Monday, November 5, 2007

The verbal irony of "progressive" thinking, part 1

How many times have we said to our parents that they should leave us alone and let us learn from our own mistakes?

Not an easy thing for a parent to do, especially one who has had enough life experience to know that there simply isn't time to make and learn from all of the available mistakes on one's own.

Part of learning to think for oneself is learning that the perspectives, experiences and advice of others are worth considering, especially when it is offered with our own well being in mind. If we can learn from the errors and successes of those who have come before us, this frees us up to do things right the first time.

G.K. Chesterton wrote the following on this issue in 1909:

The modern man says, "Let us leave all these arbitrary standards and embrace liberty." This is, logically rendered, "Let us not decide what is good, but let it be considered good not to decide it." He says, "Away with your old moral formulae; I am for progress."This, logically stated, means, "Let us not settle what is good; but let us settle whether we are getting more of it." He says, "Neither in religion nor morality, my friend, lie the hopes of the race, but in education." This, clearly expressed, means, "We cannot decide what is good, but let us give it to our children.

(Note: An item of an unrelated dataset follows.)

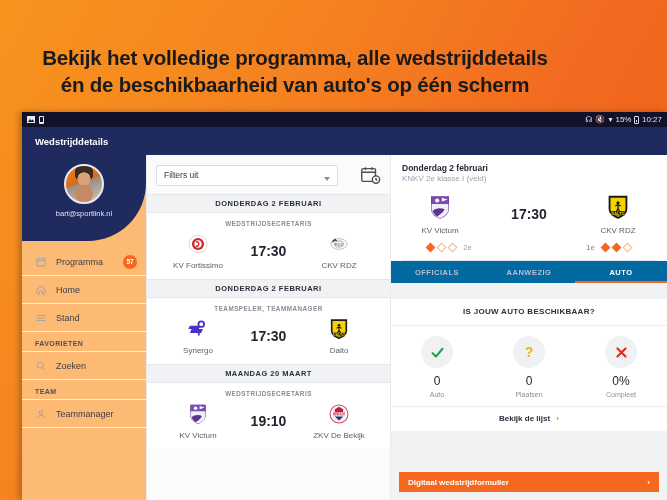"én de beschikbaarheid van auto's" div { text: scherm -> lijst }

The case of the general talk of "progress" is, indeed, an extreme one. ... We meet every ideal of religion, patriotism, beauty, or brute pleasure with the alternative ideal of progress--that is to say, we meet every proposal of getting something that we know about, with an alternative proposal of getting a great deal more of nobody
knows what."



Decades after Chesterton published the above words, Baby Boomers were teaching my generation to "question everything". This made things very difficult for those parents who actually tried to provide answers to many of those questions--it made it a lot easier for us children not to listen.

By the time we reached our legal adutlhood, the 'question everything" mentality left most of us in two categories: those who questioned everything with the intent (and eventually the result) of settling on answers, and those who found themselves in a state of aimless wandering--with lots of questions, little curiosity (or at least little of the necessary patience for satisfying it)and no answers to use as a foothold for their lives.


Within the Church, those in the former category often confound their elders by becoming interested in things that used to be part of the "establishment"--traditional liturgy, for one; traditional Catholic morality for another. The tables have turned. "Question Everything" is now the establishment--the standard set out by a slowly (and reluctantly) aging preceding generation. We hear it from parents, teachers, and even the occasional authority figure within our parishes.

Those in the latter, wandering category are...well... all over the place. Many no longer even in the Church, often carrying the spiritual baggage of those who came just before us.